- RECORDS TO USE -
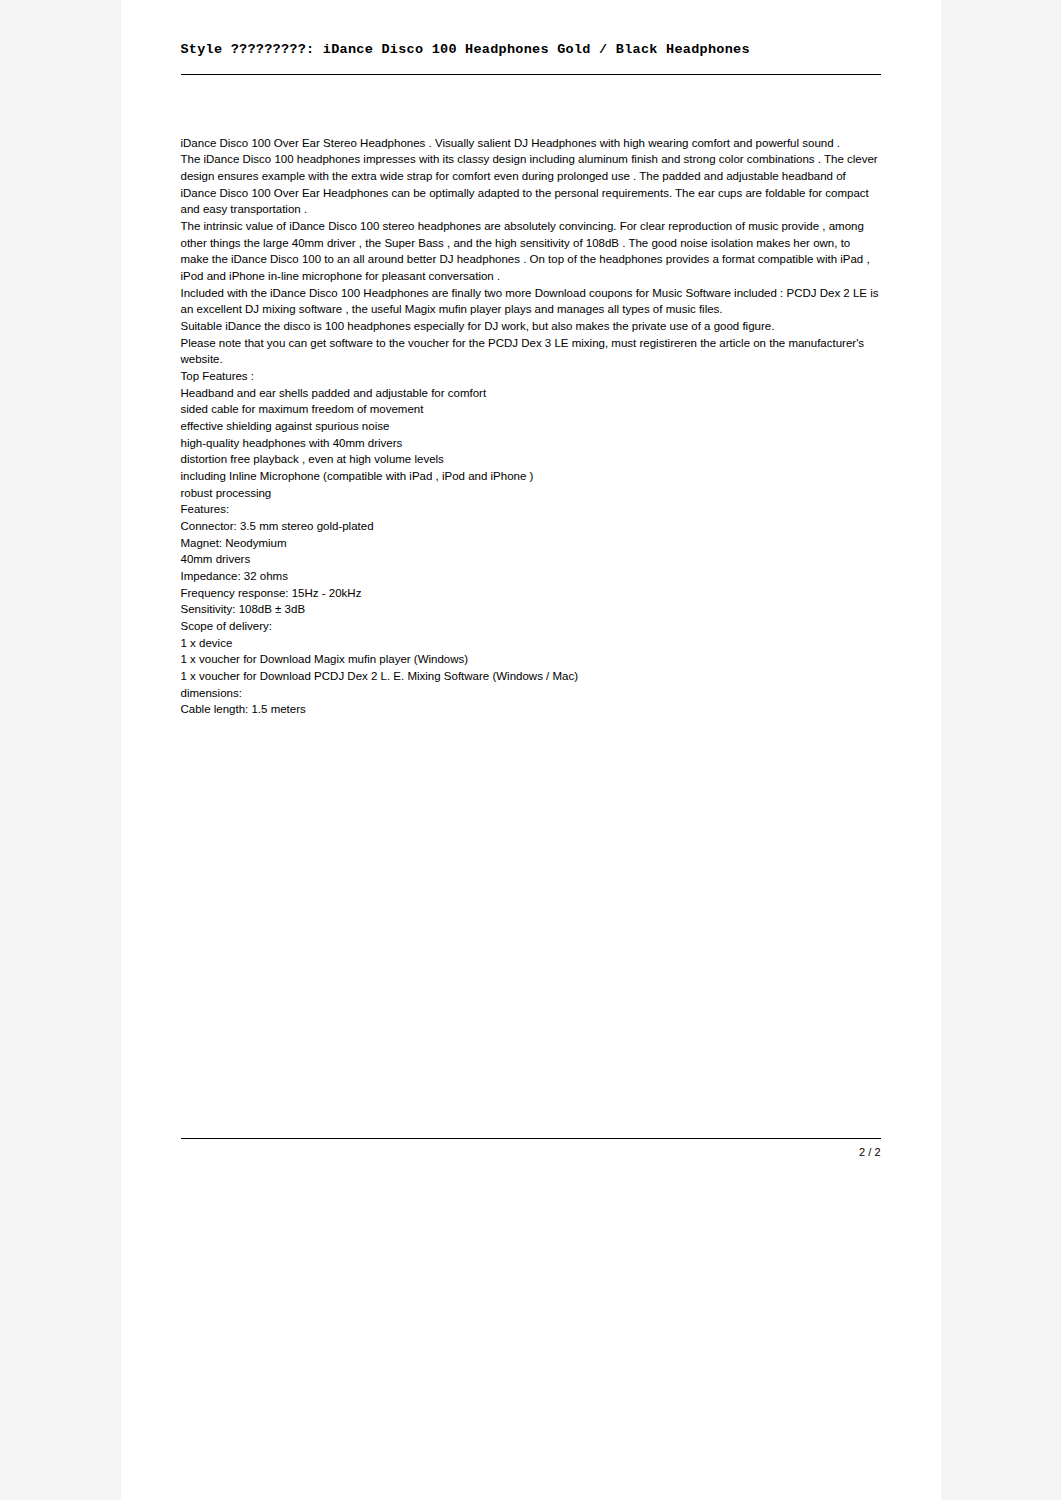Style ?????????: iDance Disco 100 Headphones Gold / Black Headphones
iDance Disco 100 Over Ear Stereo Headphones . Visually salient DJ Headphones with high wearing comfort and powerful sound .
The iDance Disco 100 headphones impresses with its classy design including aluminum finish and strong color combinations . The clever design ensures example with the extra wide strap for comfort even during prolonged use . The padded and adjustable headband of iDance Disco 100 Over Ear Headphones can be optimally adapted to the personal requirements. The ear cups are foldable for compact and easy transportation .
The intrinsic value of iDance Disco 100 stereo headphones are absolutely convincing. For clear reproduction of music provide , among other things the large 40mm driver , the Super Bass , and the high sensitivity of 108dB . The good noise isolation makes her own, to make the iDance Disco 100 to an all around better DJ headphones . On top of the headphones provides a format compatible with iPad , iPod and iPhone in-line microphone for pleasant conversation .
Included with the iDance Disco 100 Headphones are finally two more Download coupons for Music Software included : PCDJ Dex 2 LE is an excellent DJ mixing software , the useful Magix mufin player plays and manages all types of music files.
Suitable iDance the disco is 100 headphones especially for DJ work, but also makes the private use of a good figure.
Please note that you can get software to the voucher for the PCDJ Dex 3 LE mixing, must registireren the article on the manufacturer's website.
Top Features :
Headband and ear shells padded and adjustable for comfort
sided cable for maximum freedom of movement
effective shielding against spurious noise
high-quality headphones with 40mm drivers
distortion free playback , even at high volume levels
including Inline Microphone (compatible with iPad , iPod and iPhone )
robust processing
Features:
Connector: 3.5 mm stereo gold-plated
Magnet: Neodymium
40mm drivers
Impedance: 32 ohms
Frequency response: 15Hz - 20kHz
Sensitivity: 108dB ± 3dB
Scope of delivery:
1 x device
1 x voucher for Download Magix mufin player (Windows)
1 x voucher for Download PCDJ Dex 2 L. E. Mixing Software (Windows / Mac)
dimensions:
Cable length: 1.5 meters
2 / 2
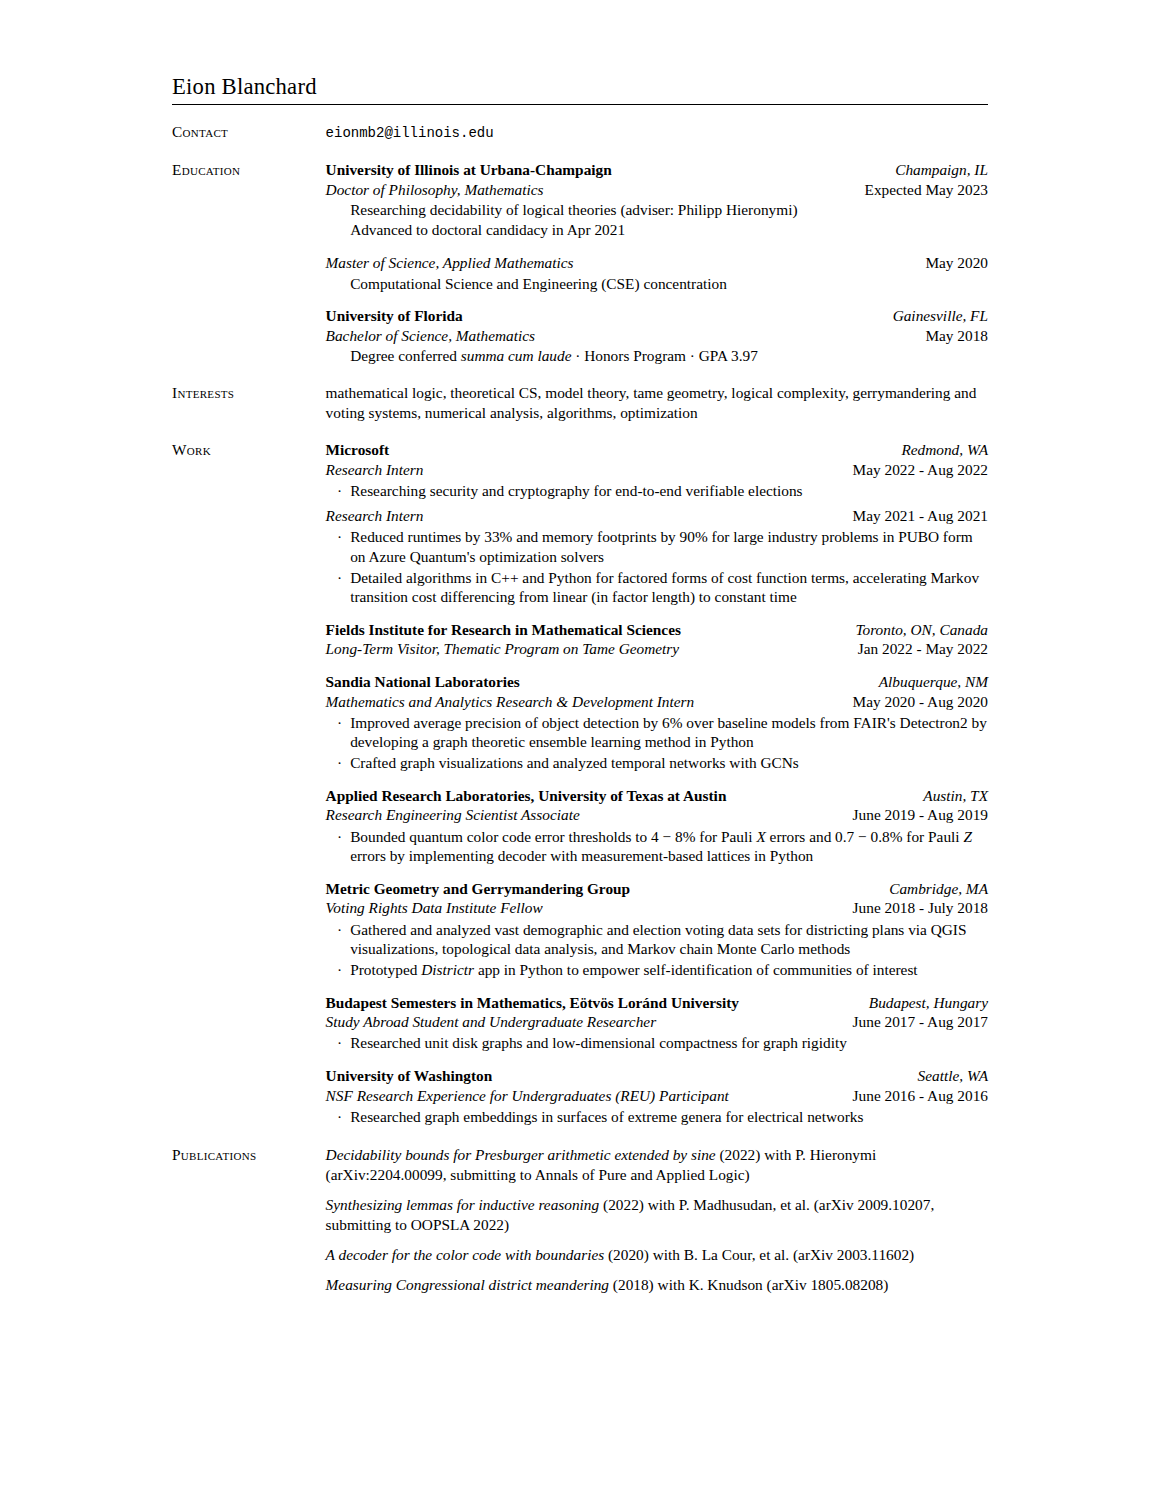Eion Blanchard
| Contact | eionmb2@illinois.edu |
| Education | University of Illinois at Urbana-Champaign Champaign, IL Doctor of Philosophy, Mathematics Expected May 2023 Researching decidability of logical theories (adviser: Philipp Hieronymi) Advanced to doctoral candidacy in Apr 2021 Master of Science, Applied Mathematics May 2020 Computational Science and Engineering (CSE) concentration University of Florida Gainesville, FL Bachelor of Science, Mathematics May 2018 Degree conferred summa cum laude · Honors Program · GPA 3.97 |
| Interests | mathematical logic, theoretical CS, model theory, tame geometry, logical complexity, gerrymandering and voting systems, numerical analysis, algorithms, optimization |
| Work | Microsoft Redmond, WA Research Intern May 2022 - Aug 2022 Researching security and cryptography for end-to-end verifiable elections Research Intern May 2021 - Aug 2021 Reduced runtimes by 33% and memory footprints by 90% for large industry problems in PUBO form on Azure Quantum's optimization solvers Detailed algorithms in C++ and Python for factored forms of cost function terms, accelerating Markov transition cost differencing from linear (in factor length) to constant time Fields Institute for Research in Mathematical Sciences Toronto, ON, Canada Long-Term Visitor, Thematic Program on Tame Geometry Jan 2022 - May 2022 Sandia National Laboratories Albuquerque, NM Mathematics and Analytics Research & Development Intern May 2020 - Aug 2020 Improved average precision of object detection by 6% over baseline models from FAIR's Detectron2 by developing a graph theoretic ensemble learning method in Python Crafted graph visualizations and analyzed temporal networks with GCNs Applied Research Laboratories, University of Texas at Austin Austin, TX Research Engineering Scientist Associate June 2019 - Aug 2019 Bounded quantum color code error thresholds to 4 − 8% for Pauli X errors and 0.7 − 0.8% for Pauli Z errors by implementing decoder with measurement-based lattices in Python Metric Geometry and Gerrymandering Group Cambridge, MA Voting Rights Data Institute Fellow June 2018 - July 2018 Gathered and analyzed vast demographic and election voting data sets for districting plans via QGIS visualizations, topological data analysis, and Markov chain Monte Carlo methods Prototyped Districtr app in Python to empower self-identification of communities of interest Budapest Semesters in Mathematics, Eötvös Loránd University Budapest, Hungary Study Abroad Student and Undergraduate Researcher June 2017 - Aug 2017 Researched unit disk graphs and low-dimensional compactness for graph rigidity University of Washington Seattle, WA NSF Research Experience for Undergraduates (REU) Participant June 2016 - Aug 2016 Researched graph embeddings in surfaces of extreme genera for electrical networks |
| Publications | Decidability bounds for Presburger arithmetic extended by sine (2022) with P. Hieronymi (arXiv:2204.00099, submitting to Annals of Pure and Applied Logic) Synthesizing lemmas for inductive reasoning (2022) with P. Madhusudan, et al. (arXiv 2009.10207, submitting to OOPSLA 2022) A decoder for the color code with boundaries (2020) with B. La Cour, et al. (arXiv 2003.11602) Measuring Congressional district meandering (2018) with K. Knudson (arXiv 1805.08208) |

- INSTRUCTIONS TO FOLLOW -
Make an exact copy of the records above, one that has none of the pictures.

- RESULT OF THE EXERCISE -
Style ?????????: iDance Disco 100 Headphones Gold / Black Headphones
iDance Disco 100 Over Ear Stereo Headphones . Visually salient DJ Headphones with high wearing comfort and powerful sound .
The iDance Disco 100 headphones impresses with its classy design including aluminum finish and strong color combinations . The clever design ensures example with the extra wide strap for comfort even during prolonged use . The padded and adjustable headband of iDance Disco 100 Over Ear Headphones can be optimally adapted to the personal requirements. The ear cups are foldable for compact and easy transportation .
The intrinsic value of iDance Disco 100 stereo headphones are absolutely convincing. For clear reproduction of music provide , among other things the large 40mm driver , the Super Bass , and the high sensitivity of 108dB . The good noise isolation makes her own, to make the iDance Disco 100 to an all around better DJ headphones . On top of the headphones provides a format compatible with iPad , iPod and iPhone in-line microphone for pleasant conversation .
Included with the iDance Disco 100 Headphones are finally two more Download coupons for Music Software included : PCDJ Dex 2 LE is an excellent DJ mixing software , the useful Magix mufin player plays and manages all types of music files.
Suitable iDance the disco is 100 headphones especially for DJ work, but also makes the private use of a good figure.
Please note that you can get software to the voucher for the PCDJ Dex 3 LE mixing, must registireren the article on the manufacturer's website.
Top Features :
Headband and ear shells padded and adjustable for comfort
sided cable for maximum freedom of movement
effective shielding against spurious noise
high-quality headphones with 40mm drivers
distortion free playback , even at high volume levels
including Inline Microphone (compatible with iPad , iPod and iPhone )
robust processing
Features:
Connector: 3.5 mm stereo gold-plated
Magnet: Neodymium
40mm drivers
Impedance: 32 ohms
Frequency response: 15Hz - 20kHz
Sensitivity: 108dB ± 3dB
Scope of delivery:
1 x device
1 x voucher for Download Magix mufin player (Windows)
1 x voucher for Download PCDJ Dex 2 L. E. Mixing Software (Windows / Mac)
dimensions:
Cable length: 1.5 meters
2 / 2
Eion Blanchard
| Contact | eionmb2@illinois.edu |
| Education | University of Illinois at Urbana-Champaign Champaign, IL Doctor of Philosophy, Mathematics Expected May 2023 Researching decidability of logical theories (adviser: Philipp Hieronymi) Advanced to doctoral candidacy in Apr 2021 Master of Science, Applied Mathematics May 2020 Computational Science and Engineering (CSE) concentration University of Florida Gainesville, FL Bachelor of Science, Mathematics May 2018 Degree conferred summa cum laude · Honors Program · GPA 3.97 |
| Interests | mathematical logic, theoretical CS, model theory, tame geometry, logical complexity, gerrymandering and voting systems, numerical analysis, algorithms, optimization |
| Work | Microsoft Redmond, WA Research Intern May 2022 - Aug 2022 Researching security and cryptography for end-to-end verifiable elections Research Intern May 2021 - Aug 2021 Reduced runtimes by 33% and memory footprints by 90% for large industry problems in PUBO form on Azure Quantum's optimization solvers Detailed algorithms in C++ and Python for factored forms of cost function terms, accelerating Markov transition cost differencing from linear (in factor length) to constant time Fields Institute for Research in Mathematical Sciences Toronto, ON, Canada Long-Term Visitor, Thematic Program on Tame Geometry Jan 2022 - May 2022 Sandia National Laboratories Albuquerque, NM Mathematics and Analytics Research & Development Intern May 2020 - Aug 2020 Improved average precision of object detection by 6% over baseline models from FAIR's Detectron2 by developing a graph theoretic ensemble learning method in Python Crafted graph visualizations and analyzed temporal networks with GCNs Applied Research Laboratories, University of Texas at Austin Austin, TX Research Engineering Scientist Associate June 2019 - Aug 2019 Bounded quantum color code error thresholds to 4 − 8% for Pauli X errors and 0.7 − 0.8% for Pauli Z errors by implementing decoder with measurement-based lattices in Python Metric Geometry and Gerrymandering Group Cambridge, MA Voting Rights Data Institute Fellow June 2018 - July 2018 Gathered and analyzed vast demographic and election voting data sets for districting plans via QGIS visualizations, topological data analysis, and Markov chain Monte Carlo methods Prototyped Districtr app in Python to empower self-identification of communities of interest Budapest Semesters in Mathematics, Eötvös Loránd University Budapest, Hungary Study Abroad Student and Undergraduate Researcher June 2017 - Aug 2017 Researched unit disk graphs and low-dimensional compactness for graph rigidity University of Washington Seattle, WA NSF Research Experience for Undergraduates (REU) Participant June 2016 - Aug 2016 Researched graph embeddings in surfaces of extreme genera for electrical networks |
| Publications | Decidability bounds for Presburger arithmetic extended by sine (2022) with P. Hieronymi (arXiv:2204.00099, submitting to Annals of Pure and Applied Logic) Synthesizing lemmas for inductive reasoning (2022) with P. Madhusudan, et al. (arXiv 2009.10207, submitting to OOPSLA 2022) A decoder for the color code with boundaries (2020) with B. La Cour, et al. (arXiv 2003.11602) Measuring Congressional district meandering (2018) with K. Knudson (arXiv 1805.08208) |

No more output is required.